What are the best low volume drum heads? A good set of low volume drum heads can reduce your drum kit volume by up to 80%. Here’s our top recommendations with our reasons why we like them.
Remo Silentstroke Low Volume Drum Heads
Remo Silentstroke drum heads are always a good option. They have been around long enough to garner a good reputation, and Remo is a quality brand. They are a simple design with a simple goal – to reduce the volume of your drums as much as possible while retaining a good feel during play.
They are made from a single ply mesh and they are going to provide some of the most extreme amounts of volume reduction. They don’t have any extra bells and whistles in their design like some other low volume heads do. They don’t really have much of a tone since they are so quiet. Silentstroke heads rely more on the resonant heads on the bottom of your drums to create tone, if any at all.
These heads can also be a good option for drummers converting acoustic to electronic drums. Their no-frills design helps them work well with most types of aftermarket electronic drum sensors.
Silenstroke heads also come in a wide range of size options, unlike some other low volume drum heads. If you have a kit that has some non-standard drum sizes, there is more likely of a chance that you’ll be able to find a Silentstroke head to fit.
Evans dB One Low Volume Drum Heads
Evans is becoming well known for their low volume drumming options with both cymbals and drum heads. Their dB One drum heads are designed to reduce volume by up to 80% while also retaining a little bit of attack and tone in their sound profile.
These drum heads are made from a single ply mesh. They also have a patch in the center of the head along with a ring of foam underneath the head. The patch helps to add a little bit of attack to the sound as well as a little bit of resonance. The foam ring helps to dampen any strong resonance to keep the heads more on the quiet side. It’s a good combination of features and the design works well to bring in a little bit of tone without being overpowering.
Drummers who like to use low volume drum heads for live situations tend to gravitate towards heads like these. They are quiet, but still have enough tone to work for performances, especially the tom and kick drum heads.

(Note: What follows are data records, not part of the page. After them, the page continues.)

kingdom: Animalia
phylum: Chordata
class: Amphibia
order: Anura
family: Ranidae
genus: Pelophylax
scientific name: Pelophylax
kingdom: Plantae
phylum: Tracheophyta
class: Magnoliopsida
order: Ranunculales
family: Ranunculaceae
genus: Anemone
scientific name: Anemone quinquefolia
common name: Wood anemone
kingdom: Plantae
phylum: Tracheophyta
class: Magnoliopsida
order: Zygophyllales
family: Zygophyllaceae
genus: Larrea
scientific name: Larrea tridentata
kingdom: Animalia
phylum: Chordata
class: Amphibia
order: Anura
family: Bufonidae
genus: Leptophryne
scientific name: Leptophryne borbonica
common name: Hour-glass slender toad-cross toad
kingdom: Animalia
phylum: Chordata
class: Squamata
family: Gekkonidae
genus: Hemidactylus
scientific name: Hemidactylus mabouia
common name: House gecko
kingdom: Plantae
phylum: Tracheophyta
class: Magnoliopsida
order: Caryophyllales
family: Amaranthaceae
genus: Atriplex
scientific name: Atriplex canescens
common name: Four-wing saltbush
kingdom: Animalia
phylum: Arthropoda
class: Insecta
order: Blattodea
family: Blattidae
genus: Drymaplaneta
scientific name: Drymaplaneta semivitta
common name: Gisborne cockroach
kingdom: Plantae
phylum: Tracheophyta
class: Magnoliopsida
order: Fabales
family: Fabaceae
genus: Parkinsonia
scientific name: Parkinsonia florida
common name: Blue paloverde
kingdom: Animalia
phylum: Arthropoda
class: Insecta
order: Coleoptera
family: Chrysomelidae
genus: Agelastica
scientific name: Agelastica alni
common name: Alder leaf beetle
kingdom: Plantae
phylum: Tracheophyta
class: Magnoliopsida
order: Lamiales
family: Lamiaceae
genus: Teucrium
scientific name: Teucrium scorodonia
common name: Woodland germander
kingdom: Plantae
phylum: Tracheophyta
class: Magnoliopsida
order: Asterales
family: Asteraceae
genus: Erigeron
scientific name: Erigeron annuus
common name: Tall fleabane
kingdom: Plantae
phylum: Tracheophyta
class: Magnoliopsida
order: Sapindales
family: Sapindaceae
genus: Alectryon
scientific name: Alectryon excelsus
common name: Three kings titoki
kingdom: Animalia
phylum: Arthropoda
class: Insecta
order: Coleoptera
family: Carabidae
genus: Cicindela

These heads come in a fairly wide range of sizes, so if the Rock Pack doesn’t fit your drums you can mix and match head sizes to get what you need.
These are a little more on the expensive end of the low volume drum head spectrum, but they are well worth the price. They also are available in bundles with Evans dB One low volume cymbals.
RTOM LV Low Volume Drum Heads
If you need to lower the volume of your drum kit, but you’re not exactly looking for the most extreme volume reduction, the RTOM LV drum heads are well worth a look. RTOM designs these heads to be quiet but not silent.
RTOM makes these drum heads with a heavier single ply mesh. They add a decently sized patch to the center of the head to help add some attack and resonance to their sound. They are little bit louder than the Silentstroke and dB One heads due to their design, and it’s intentional. These heads have a little bit more resonance than those other two options, and it’s especially noticeable in the toms.
These heads are great for drummers who think that heads like the Silentstrokes are little too quiet. They play as well as any other mesh head I’ve tried, and the patch helps to give them a little bit more tone and attack, which I like.
These are a good option for practicing, giving lessons or even for low volume performances. They aren’t very expensive either and a pack that contains 10, 12, 14, 16 and 22 inch heads costs about a hundred bucks. RTOM does sell individual heads as well, but they’re not as easy to find as the packs are. The range of size options are also more narrow than the Remo and Evans options. I’ve only seen these available in the packs with the standard rock drum sizes.
Why Use Low Volume Drum Heads?
Drummers turn to low volume drum heads when they find that their traditional drum heads and cymbals are just too loud for their playing situation. There is no volume knob on acoustic drums, so you end up having to use different equipment to reduce volume.
Low volume drum heads are great for a few reasons.
First, they can work well for drummers who practice at home and who don’t want to bother their family or housemates with so much noise. This can include everybody from kids who are starting out and practicing at home all the way to more experienced drummers.
Second, they can work well for drummers who give lessons and want to be able to talk over the drums while showing students how to play. Using low volume drum heads don’t negatively affect technique so that’s why they can be useful for learning and teaching.
Third, they can work for certain low volume live playing situations. If you’re finding that traditional drum heads are just too loud for the performances you do, low volume drum heads could be worth a look.